To clarify the context of my example: I am building a use case model for a simple Online Food Delivery System, where the customer is a long-lived part in the system context, and savedAddresses is intended to evolve over time across snapshots.
I updated my example and would like to ask about the whole use case flow, to make sure I am using the right direction for a use case model.
This is my current structure:
part def LoggedInUser :> User {
attribute name : String;
attribute email : String;
attribute password : String;
attribute phoneNumber : String;
attribute savedAddresses : Address [*];
}
// ...
part def SystemContext {
part mySystem : 'Online Food Delivery System';
part myCustomer : LoggedInUser;
// ...
use case manageProfile : ManageProfile {
subject :>> system = mySystem;
actor :>> customer = myCustomer;
attribute choice : String;
action updateName {
in name;
assign customer.name := name;
}
action updateEmail {
in email;
assign customer.email := email;
}
action updatePassword {
in password;
assign customer.password := password;
}
action updatePhoneNumber {
in phoneNumber;
assign customer.phoneNumber := phoneNumber;
}
action addAddress {
in newAddress : Address;
assign customer.savedAddresses :=
customer.savedAddresses->including(newAddress);
}
action removeAddress {
in addressToRemove : Address;
assign customer.savedAddresses :=
customer.savedAddresses->excluding(addressToRemove);
}
first start;
then action selectProfileManagement;
then merge loopStart;
then action operationChoice {
in userChoice;
assign choice := userChoice;
}
then decide;
if choice == "update name" then updateName;
if choice == "update email" then updateEmail;
if choice == "update password" then updatePassword;
if choice == "update phone number" then updatePhoneNumber;
if choice == "add address" then addAddress;
if choice == "remove address" then removeAddress;
if choice == "exit" then exitPoint;
then loopStart;
then merge exitPoint;
then action exitProfileManagement;
then done;
}
}
My questions are:
-
For the list updates, am I now using the correct pattern based on your explanation?
-
For updating fields such as name, email, choice, etc., is assign the correct choice here, or should I use bind instead?
Thank you again for your help.
Hi Hadeel,
Yes on both.
The ->including / ->excluding pattern is right.
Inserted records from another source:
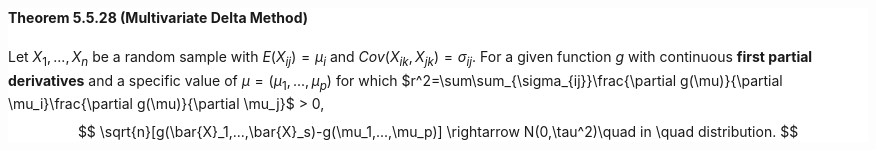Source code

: #### Theorem 5.5.28 (Multivariate Delta Method)

Let $X_1,...,X_n$ be a random sample with $E(X_{ij})=\mu_i$ and $Cov(X_{ik},X_{jk})=\sigma_{ij}$. For a given function $g$ with continuous **first partial derivatives** and a specific value of $\mu=(\mu_1,...,\mu_p)$ for which  $r^2=\sum\sum_{\sigma_{ij}}\frac{\partial g(\mu)}{\partial \mu_i}\frac{\partial g(\mu)}{\partial \mu_j}$ > $0$,
$$
\sqrt{n}[g(\bar{X}_1,...,\bar{X}_s)-g(\mu_1,...,\mu_p)] \rightarrow N(0,\tau^2)\quad in \quad distribution.
$$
You’ll need private import SequenceFunctions::*; (or import the two functions directly) for those operators to resolve — they live in the Kernel Function Library, not under Collections.
For the scalar fields, assign is what you want. A binding connector (bind) asserts that two features are equal across every snapshot of the model — a static structural constraint. bind customer.name = name would constrain customer.name to be equal to the updateName action’s input parameter for all time, which isn’t the semantics you mean. An assignment action, by contrast, asserts that once the action completes, the referent feature has the new assigned value on the target occurrence (§8.3.17.5) — equality from the completion of that action onward, not across all snapshots. That’s the right shape for name, email, password, phoneNumber, choice, and the savedAddresses updates alike.
One side note: attribute savedAddresses : Address [*] violates §8.3.7.3 (validateAttributeUsageFeatures — an AttributeUsage’s features must all be non-composite, and Address as an item def brings in composite features); change it to ref item savedAddresses : Address [*]. The just-released SySIDE 0.9.0 flags this; earlier versions let it through.